== Görev ==
Aşağıdaki mahkeme kararına göre lütfen şu soruları yanıtlayın:
1. Bölge adliye mahkemesi kararının esas ve karar numaraları nedir?
2. İncelenen kararı hangi mahkeme vermiştir?
3. İncelenen kararın tarihi nedir?

== Sayfa Alıntısı ==
※

Emsal Mahkeme Kararı Gaziantep Bölge Adliye Mahkemesi 17. Hukuk Dairesi 2022/97 E. 2022/2273 K. 06.12.2022 T.

Görüntülediğiniz mahkeme kararı kesinleşmiş bir karardır.

T.C. GAZİANTEP BAM 17. HUKUK DAİRESİ Esas-Karar No: 2022/97 – 2022/2273
T.C.
GAZİANTEP
BÖLGE ADLİYE MAHKEMESİ
17. HUKUK DAİRESİ

ESAS NO : 2022/97
KARAR NO : 2022/2273

T Ü R K M İ L L E T İ A D I N A
B Ö L G E A D L İ Y E M A H K E M E S İ K A R A R I

BAŞKAN : ..
ÜYE : …
ÜYE :..
KATİP : ..
İNCELENEN KARARIN
MAHKEMESİ : GAZİANTEP 2. ASLİYE TİCARET MAHKEMESİ
TARİHİ : 14/10/2021
NUMARASI : 2021/472 Esas- 2021/764 Karar
DAVACI : ..
VEKİLLERİ : Av. ..
: Av. F.
DAVALI : 1 -..
VEKİLİ : Av. …
DAVALI : 2 -….

※

== Verilen Bilgiler ==
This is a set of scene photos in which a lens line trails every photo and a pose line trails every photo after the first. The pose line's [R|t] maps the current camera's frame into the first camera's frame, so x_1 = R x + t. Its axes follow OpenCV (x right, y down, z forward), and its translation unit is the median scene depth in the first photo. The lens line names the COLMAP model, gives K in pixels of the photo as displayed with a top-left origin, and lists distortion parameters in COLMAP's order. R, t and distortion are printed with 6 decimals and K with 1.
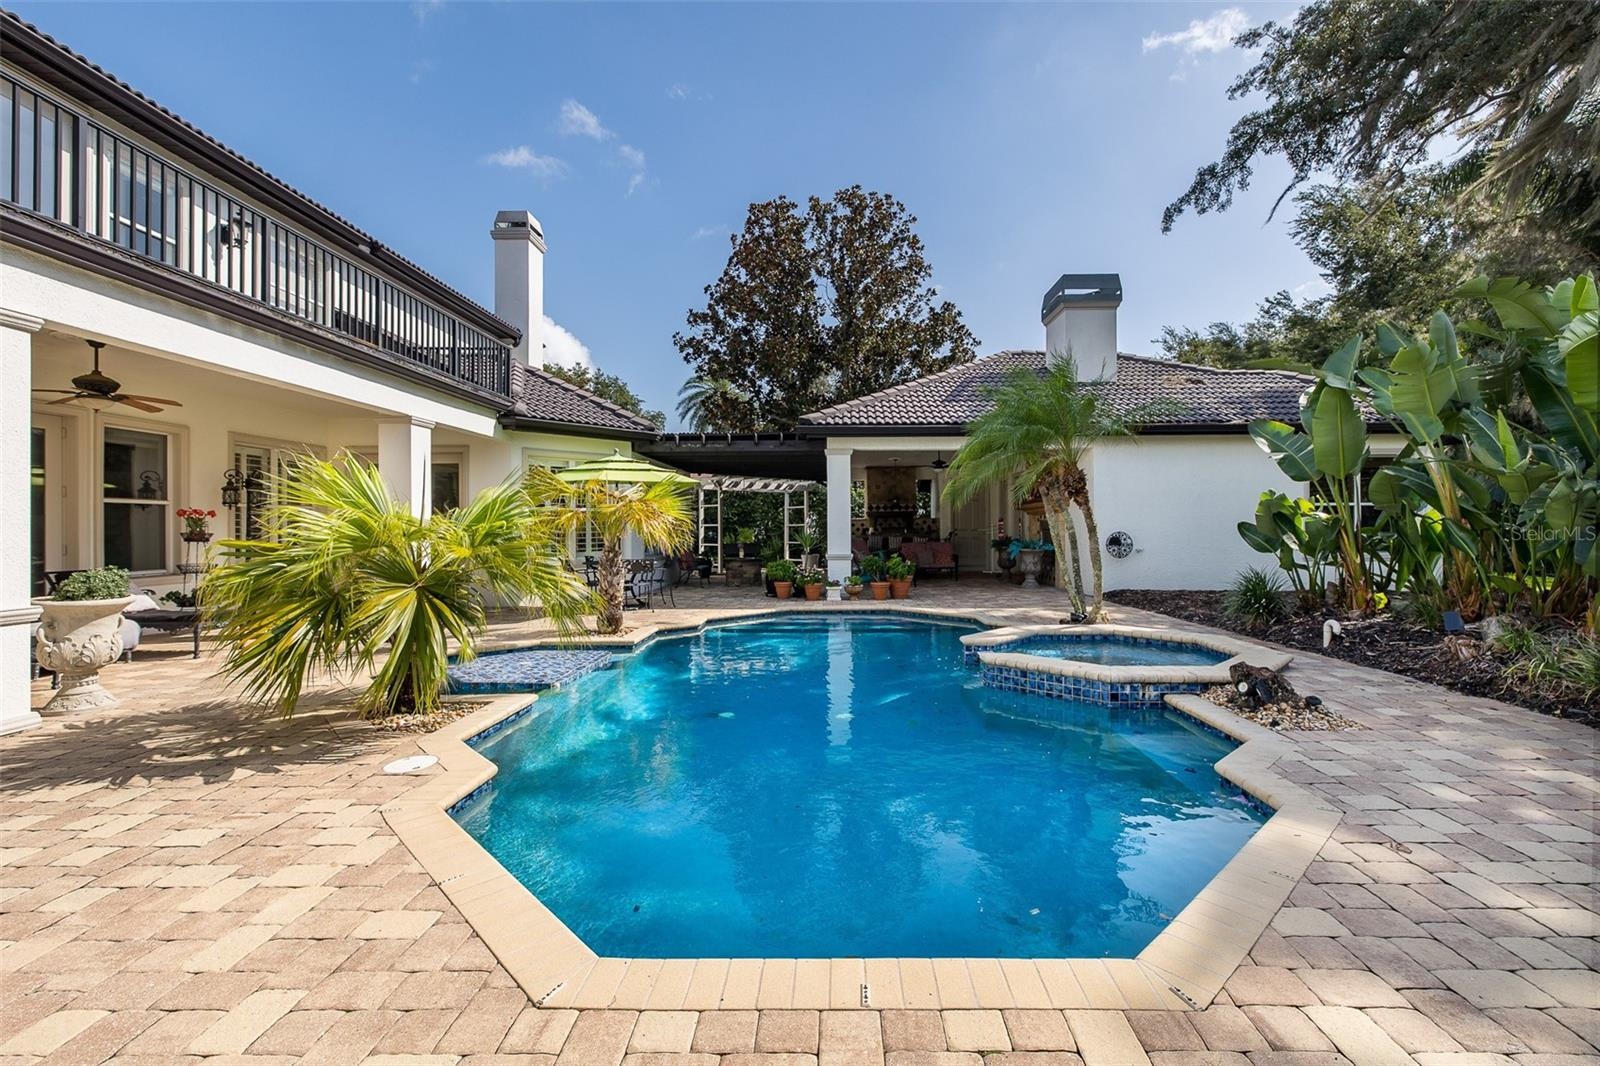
lens RADIAL K [[642.5, 0, 808.1], [0, 642.5, 530.1], [0, 0, 1]] dist [-0.005097, 0.000069]
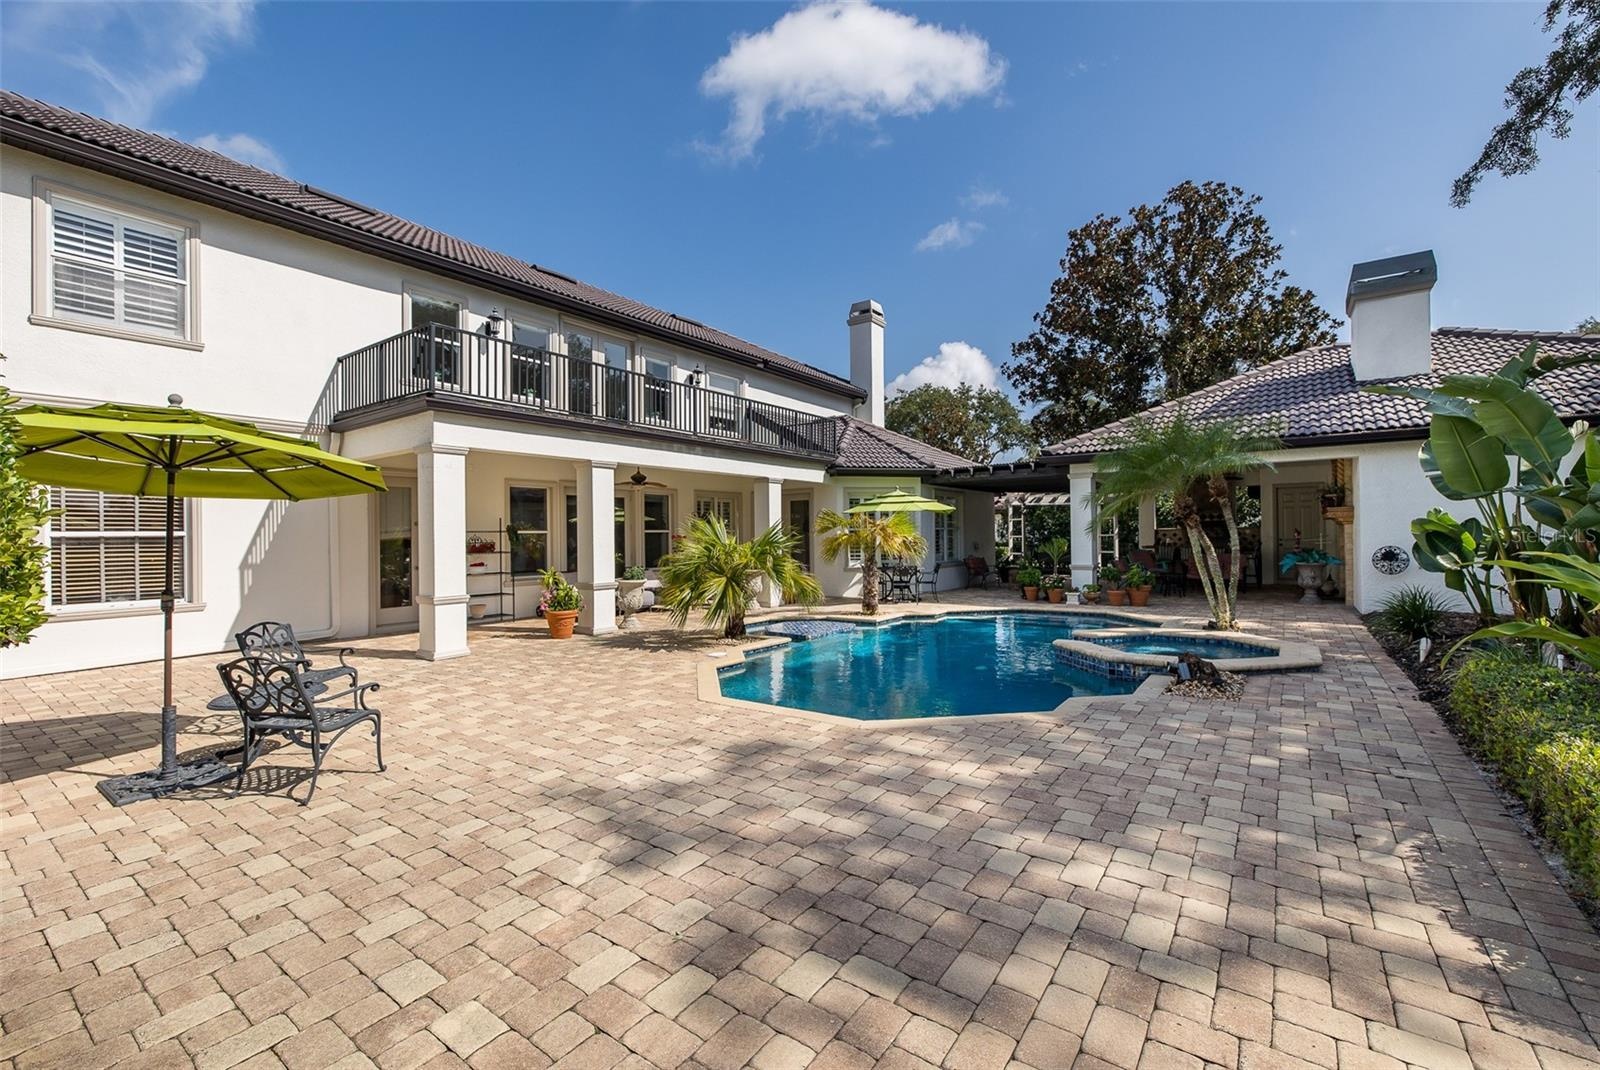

※

== Beklenen Çıktı ==
1. Esas No: 2022/97, Karar No: 2022/2273
2. Gaziantep 2. Asliye Ticaret Mahkemesi
3. 14/10/2021